Students shared fears and concerns on a myriad of issues, both global and personal: the realization that skin color seems to dictate who has power; the outrage when discovering that not everyone has affordable healthcare; the joy of teamwork while playing hockey.

Then the littlest boy, the one who rarely engages, the one who at every recess  has stood on the edge of the playground and watched others, padded over and took the stage, his dark hair falling into his eyes.  I swallowed hard, clutching my Kleenex.  I knew what he was about to say.

“I’m here today to talk about loneliness…something I know a lot about.”  His voice was soft.  The audience leaned forward in their seats, catching every word, their eyes riveted to his face. “Ever since I moved here I have hoped to make a friend, but nobody seems to notice me.”   I wanted to leap from my seat and hug him.

He had done it.  They ALL had done it.  It was the end of my final year of teaching, with just 26 days left of school, and I had finally gotten to the core of what I love most: students inspired to change the world; students knowing they can make a difference; students writing their hearts out and being heard.

4 Comments

  1. Cathy Krizik on May 8, 2017 at 1:30 pm

    Can I be that little boy’s friend? I love him! It’s the vulnerability that jumps off the page.
    26 days left? Wow. I’d remind you to walk each remaining day with your eyes and heart wide open except I know you already are.



  2. Margery Eriksson on May 8, 2017 at 7:00 pm

    Words fail me, dear Vanya. THIS is brilliant and your students will never forget their moment giving that speech. Wow! Forwarding this to everyone I know who has ever been a teacher. I’d love to know how the administrators and parents responded. Did the little lonely boy find a friend?



  3. Mona Halaby on May 9, 2017 at 12:18 pm

    Vanya, you are an amazing teacher! You empowered your students in ways very few teachers do.

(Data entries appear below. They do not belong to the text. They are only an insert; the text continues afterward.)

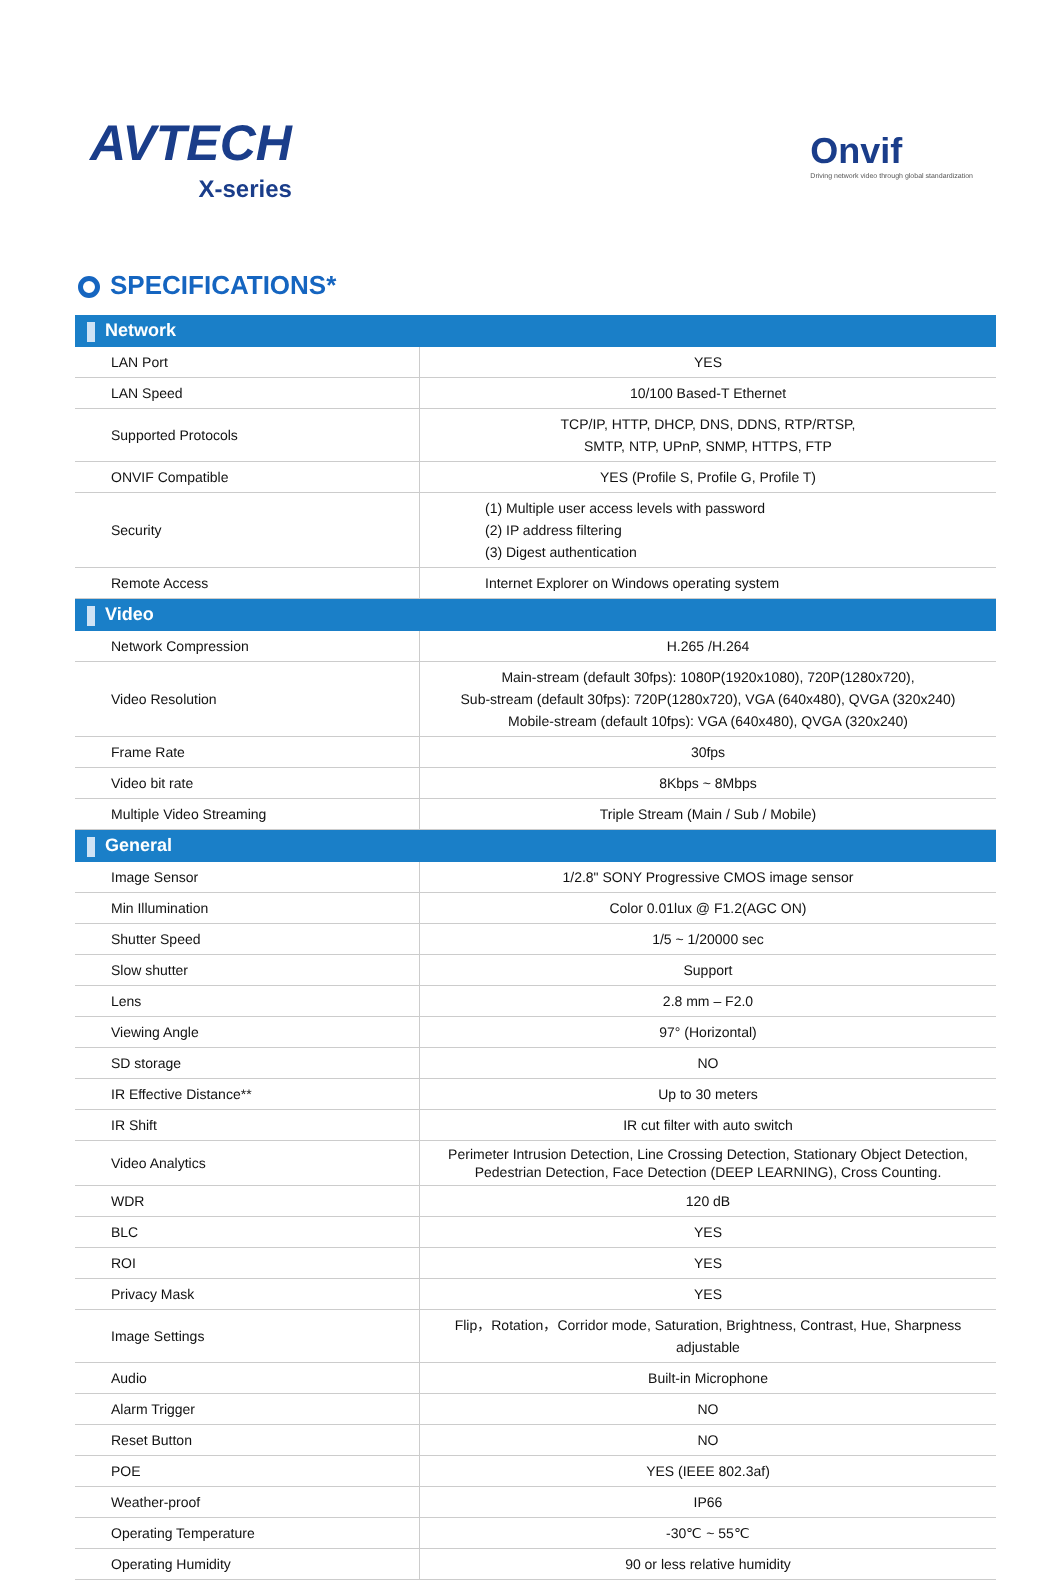AVTECH
X-series
Onvif
Driving network video through global standardization
SPECIFICATIONS*
| Network | |
| --- | --- |
| LAN Port | YES |
| LAN Speed | 10/100 Based-T Ethernet |
| Supported Protocols | TCP/IP, HTTP, DHCP, DNS, DDNS, RTP/RTSP, SMTP, NTP, UPnP, SNMP, HTTPS, FTP |
| ONVIF Compatible | YES (Profile S, Profile G, Profile T) |
| Security | (1) Multiple user access levels with password (2) IP address filtering (3) Digest authentication |
| Remote Access | Internet Explorer on Windows operating system |
| Video | |
| Network Compression | H.265 /H.264 |
| Video Resolution | Main-stream (default 30fps): 1080P(1920x1080), 720P(1280x720), Sub-stream (default 30fps): 720P(1280x720), VGA (640x480), QVGA (320x240) Mobile-stream (default 10fps): VGA (640x480), QVGA (320x240) |
| Frame Rate | 30fps |
| Video bit rate | 8Kbps ~ 8Mbps |
| Multiple Video Streaming | Triple Stream (Main / Sub / Mobile) |
| General | |
| Image Sensor | 1/2.8" SONY Progressive CMOS image sensor |
| Min Illumination | Color 0.01lux @ F1.2(AGC ON) |
| Shutter Speed | 1/5 ~ 1/20000 sec |
| Slow shutter | Support |
| Lens | 2.8 mm – F2.0 |
| Viewing Angle | 97° (Horizontal) |
| SD storage | NO |
| IR Effective Distance** | Up to 30 meters |
| IR Shift | IR cut filter with auto switch |
| Video Analytics | Perimeter Intrusion Detection, Line Crossing Detection, Stationary Object Detection, Pedestrian Detection, Face Detection (DEEP LEARNING), Cross Counting. |
| WDR | 120 dB |
| BLC | YES |
| ROI | YES |
| Privacy Mask | YES |
| Image Settings | Flip，Rotation，Corridor mode, Saturation, Brightness, Contrast, Hue, Sharpness adjustable |
| Audio | Built-in Microphone |
| Alarm Trigger | NO |
| Reset Button | NO |
| POE | YES (IEEE 802.3af) |
| Weather-proof | IP66 |
| Operating Temperature | -30℃ ~ 55℃ |
| Operating Humidity | 90 or less relative humidity |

I am so impressed with their abilities to hone on what’s most important for them and for the world. You have taught them that their voices count! Bravo!



  4. Jen Fraisl on May 30, 2017 at 4:37 pm

    Vanya,
    Thank you for choosing to be a teacher, for in your many years of sharing your talents and your heart with children, you have masterfully guided their lives. I feel so fortunate that both of my kids had your loving guidance in their school years. I am deeply grateful to you.